Learning how healthy cells function on the micro level can help us understand what happens when macro things go wrong in human bodies. The field is growing in two areas, each informing the other. One is observing how proteins interact with each other in groups. “We’ve been capturing larger and larger complexes of proteins, [asking]: ‘What is the architecture of these proteins when they come together to perform a task? And how does the way that they come together allow them to do their job?’” says Joiner.
The other direction involves observing the intricacies of proteins in their native ecosystems. Thanks to recent advances in the cameras used to capture images, proteins no longer need to be removed and studied in a test tube, but rather can be observed within cells where they normally reside.
Joiner’s work focuses on three proteins implicated in two neurodegenerative diseases — Amyotrophic Lateral Sclerosis (ALS or Lou Gehrig’s Disease) and Frontotemporal Dementia (FTD), the disease the actor Bruce Willis was recently diagnosed with.
“My job at the moment is to try to understand what these proteins are doing normally in cells that are happy and healthy and functioning,” Joiner says. “And once we can figure that out, we can hopefully understand how, when these proteins are not doing their job, that plays into these two neurodegenerative diseases.”
Though his lab work is satisfying, working to increase diversity in the sciences continues to be important to Joiner. Mentoring has been logistically challenging since he began his new role during the pandemic, but he’s been able to guide grad students in his lab. One of the main things he aims to teach is that the path of scientific research is exciting, but also hard and filled with mistakes and failure. “I try just to be supportive in whatever way they need,” he says. “Oftentimes it’s realizing that research is difficult, and it fails many more times than it succeeds, but it’s not a personal reflection on them, it’s just that things are difficult and that’s OK — you’ll learn from the failure.”

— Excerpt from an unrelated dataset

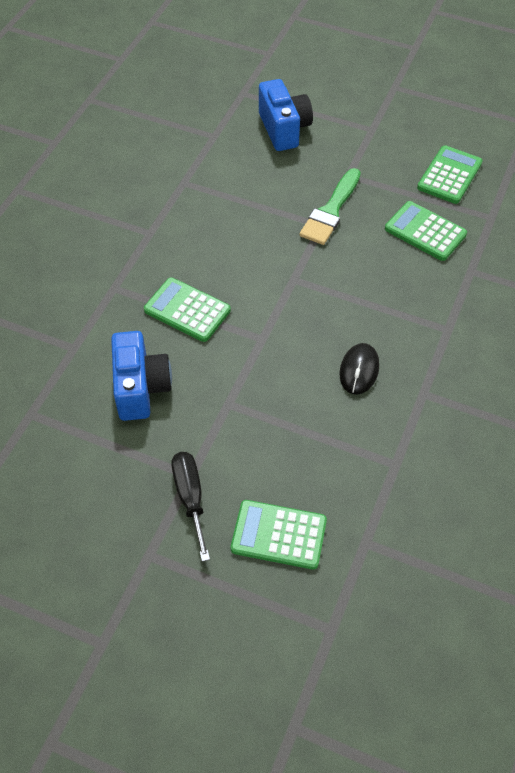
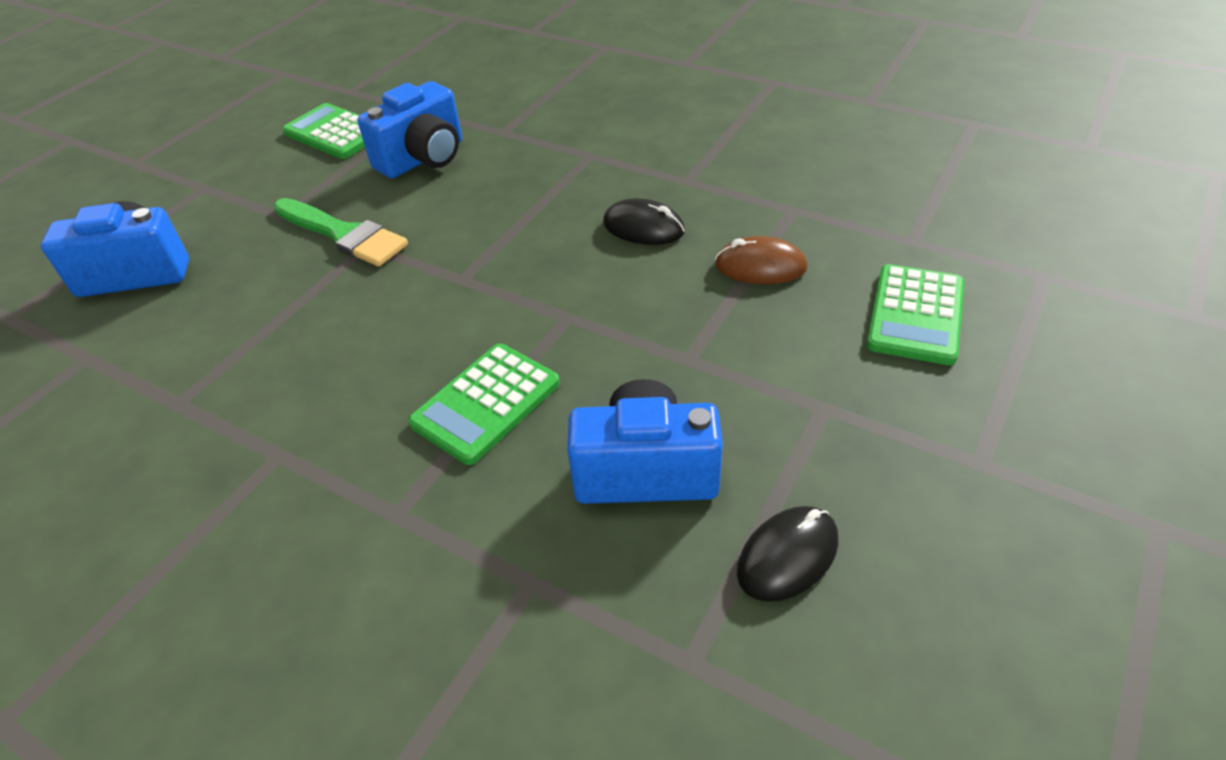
camera: 80 degrees left, 10 degrees down
(85, 454) = (787, 556): none -> black mouse
(190, 498) = (867, 408): black screwdriver -> none
(323, 442) = (760, 266): none -> brown mouse
(425, 232) = (423, 158): green calculator -> blue camera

He gives himself the same advice he offers mentees: “What we’re doing is hard. If it weren’t difficult, we would have all the answers already,” he says. “We are literally working at the edge of what we know about biology, which is very complicated. There are tens of thousands of proteins in a cell, and they’re all interconnected, so trying to tease apart one or a few of their individual contributions to cellular health and homeostasis, it’s really tricky — even if your experiments all go perfectly well.” Which, as every scientist knows, they often don’t.
Another bit of advice he dispenses to himself and others: Spend time out of the lab! “I think a lot of people don’t necessarily remember to try to stay happy and try to do things outside of the lab,” he says. This summer, he’s training for a DIY triathlon. (“I don’t like to pay for races,” he chuckles.) Some parts of it he’ll bike with friends from Beloit and grad school. His wife, Alexandra Hinck’14, may also run some with him. He and Hinck, a social scientist and assistant professor at San Francisco State University, met during his junior year at Beloit when they were on the track and field team. In 2019, during a visit to their Midwest alma mater, they got engaged; they married in July 2022 in Grand Rapids, Michigan.

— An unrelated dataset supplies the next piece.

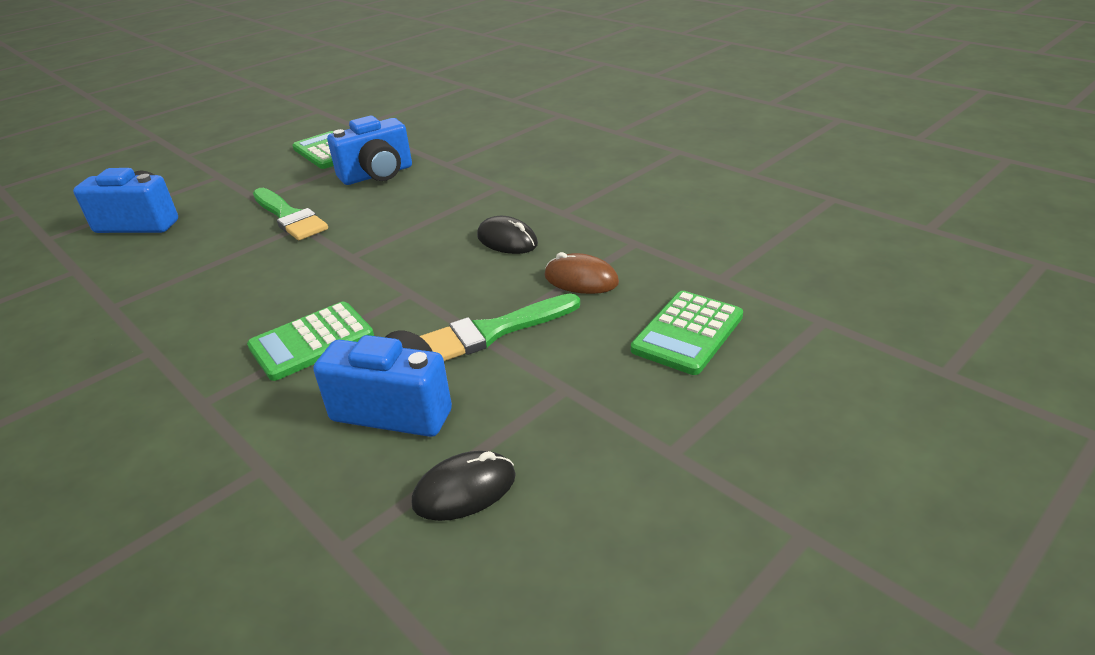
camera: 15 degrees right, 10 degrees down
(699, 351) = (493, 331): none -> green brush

The couple travels, gardens, and rockclimbs together — and they also bake. Joiner’s Twitter bio reads: “Delighted by exercise, chocolate chip cookies, and protein structures.” His go-to cookie is one that he bakes himself — “The Worst Chocolate Cookie Recipe” (Google it and discover how it earns its name). Does his science brain measure each grain of flour by the nanogram? “That’s what a lot of people think,” he says. “But the problem is I spend all day in the lab following protocols, following recipes, essentially, so by the time I get home I don’t want to do that.”